Auch, wenn ETFs sehr günstig sind, sollten Anleger immer kritisch bleiben und genau prüfen, was sie tatsächlich kaufen. Die Anbieter möchten weiterhin Geld verdienen und entwickeln deshalb jede erdenkliche Art von Indexfonds, die 1) gefährlich sein können und 2) für den Vermögensaufbau nicht benötigt werden.

Vorteile der Multi-Asset-ETFs

Ein Trend sind die sogenannten Multi-Asset-ETFs, was übersetzt bedeutet, dass der angebotene Fonds gleich in mehrere andere ETFs aus verschiedenen Anlageklassen (Aktien, Anleihen, Rohstoffe usw.) investiert.

Der Grundgedanke dabei ist, dass Anleger nur noch einen ETF (entsprechend der gewünschten Gewichtung) auswählen müssen. Wahrscheinlich möchte man so den Beratern das Leben erleichtern, die den Kunden dann ganz praktisch eine vorgegebene Aktien-Anleihen-Gewichtung im Bereich 20 % / 80 % bis 80 % / 20 % anbieten können.

Für den Anleger entfällt der Aufwand einer regelmäßigen Neugewichtung der Depotzusammensetzung und der ETF-Auswahl. Vanguard bietet beispielsweise seit Kurzem unter dem Namen Vanguard LifeStrategy verschiedene Portfolio-Strategien an. Die Gesamtkostenquote liegt hier bei jährlich 0,25 %. Dies ist genau der Preis, den wir für das Komplettangebot zahlen. Bei 100.000 Euro Anlagesumme kämen wir also jährlich auf 250 Euro.
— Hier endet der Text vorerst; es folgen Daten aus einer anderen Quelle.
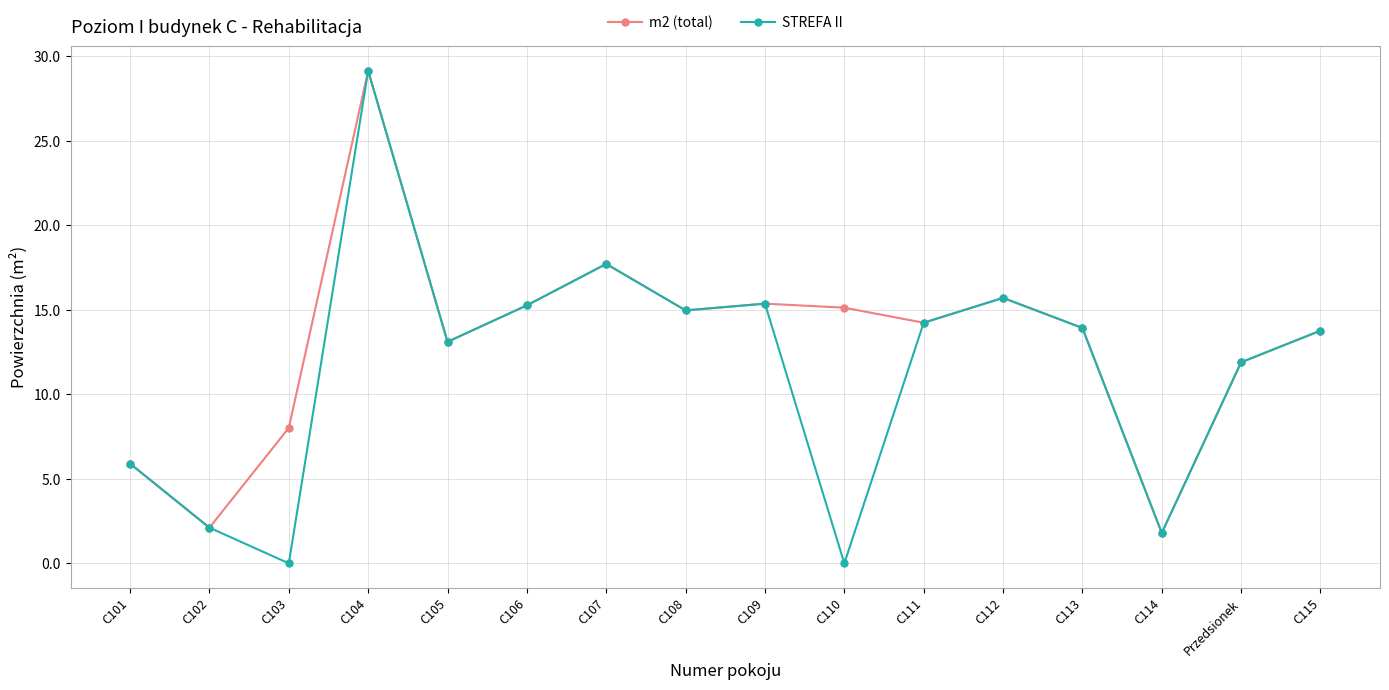

At how many categories does at least one series exceed 28?

1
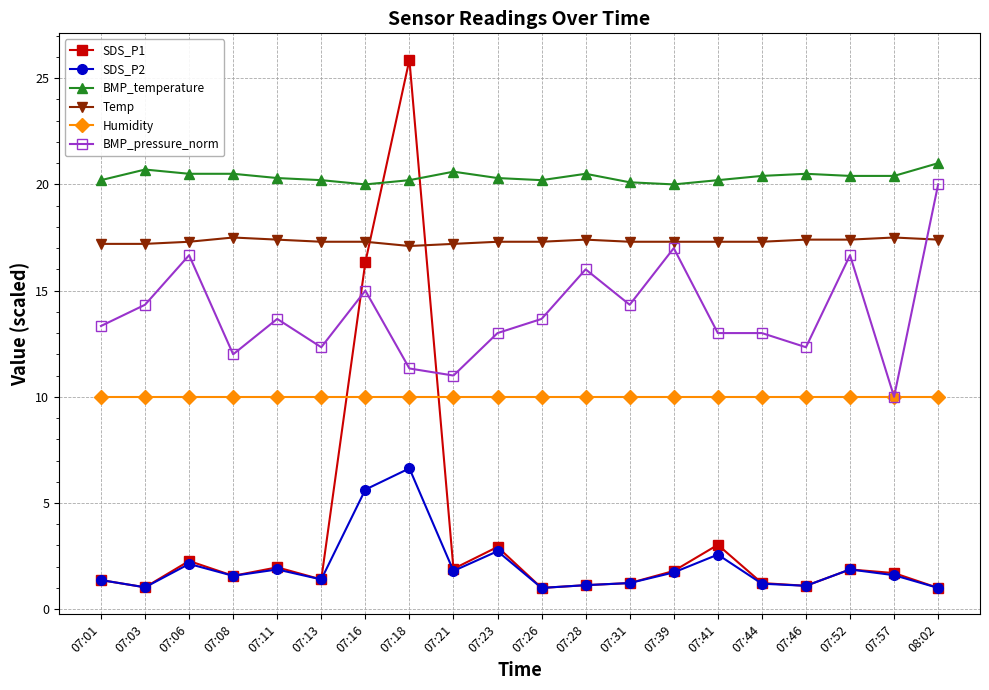

At how many categories does at least one series exceed 9?

20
Nachteile der Multi-Asset-ETFs

Dennoch muss berücksichtigt werden, dass die im Fonds enthaltenen ETFs ebenfalls eine ähnliche jährliche Gebühr erheben, sodass unser Anlagebetrag dann in Summe jährlich mit etwa 0,5 % belastet würde. Wer also sparen möchte, wählt seine ETFs weiterhin selber aus.

Ein Nachteil könnte zudem sein, dass wir den Überblick über die Transaktionen und die Fonds im Portfolio-ETF verlieren, denn in der Regel werden wir nicht bemerken, wie oft und warum Fonds getauscht werden. Wir müssen also am Ende trotzdem weiterhin kontrollieren, was im Multi-Asset-ETF vor sich geht, um nicht plötzlich Fonds zu halten, die wir nicht mögen. Damit ist der Vorteil des geringeren Kontrollaufwandes bereits neutralisiert.
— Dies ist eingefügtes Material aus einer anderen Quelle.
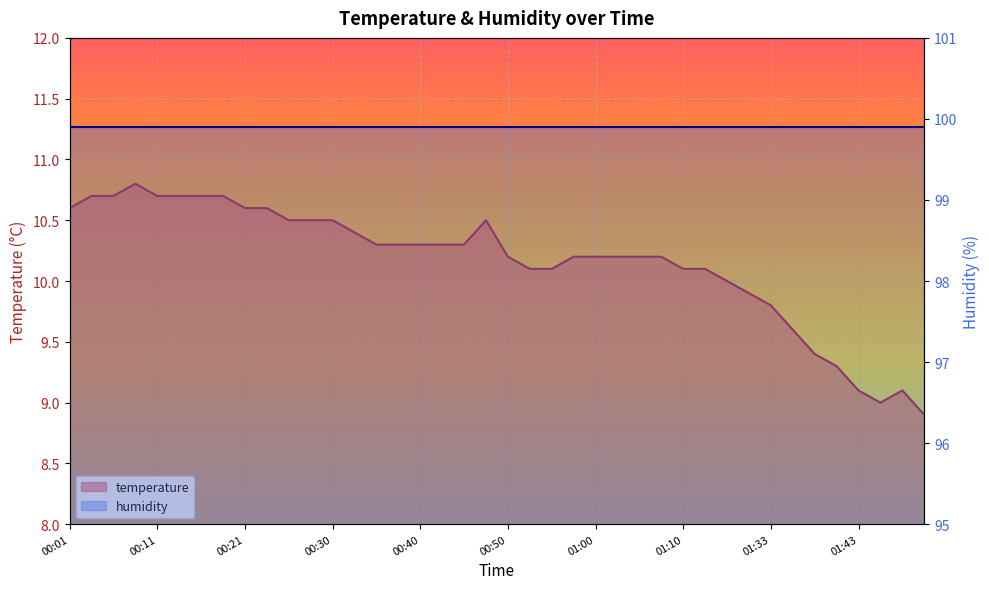

The chart shows a value of 2.5 at 00:30. True or false?

False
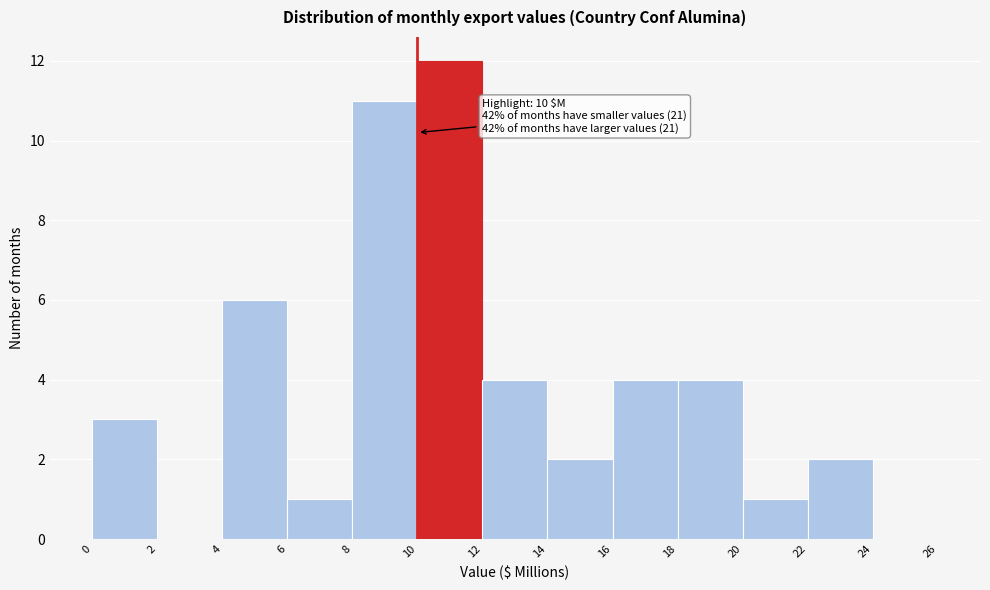

Which range on the x-axis has the tallest bar?

10 to 12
Ein weiterer Nachteil wird die geringere Rendite gegenüber einem reinen Aktien-ETF-Depot sein. Dieser ergibt sich zum einen aus den höheren Kosten und zum anderen aus der Beimischung von Anleihen, die – wie wir wissen – derzeit so hoch bewertet sind wie noch nie und fast keine Zinsen mehr einbringen.

Fazit

Multi-Asset-ETFs sind ein Versuch, die Anlage zu standardisieren und es den Beratern und Anlegern einfacher zu machen. Wer aber Kosten sparen, langfristig eine bessere Rendite erzielen und die volle Kontrolle über seine Anlagen behalten möchte, sollte seine ETFs weiterhin besser selber auswählen. Der Aufwand dafür ist gering und meist nur einmal notwendig. Zudem entscheiden dann nur wir, wann und ob wir einen ETF tauschen, bleiben kritisch und lernen über die Zeit hinzu.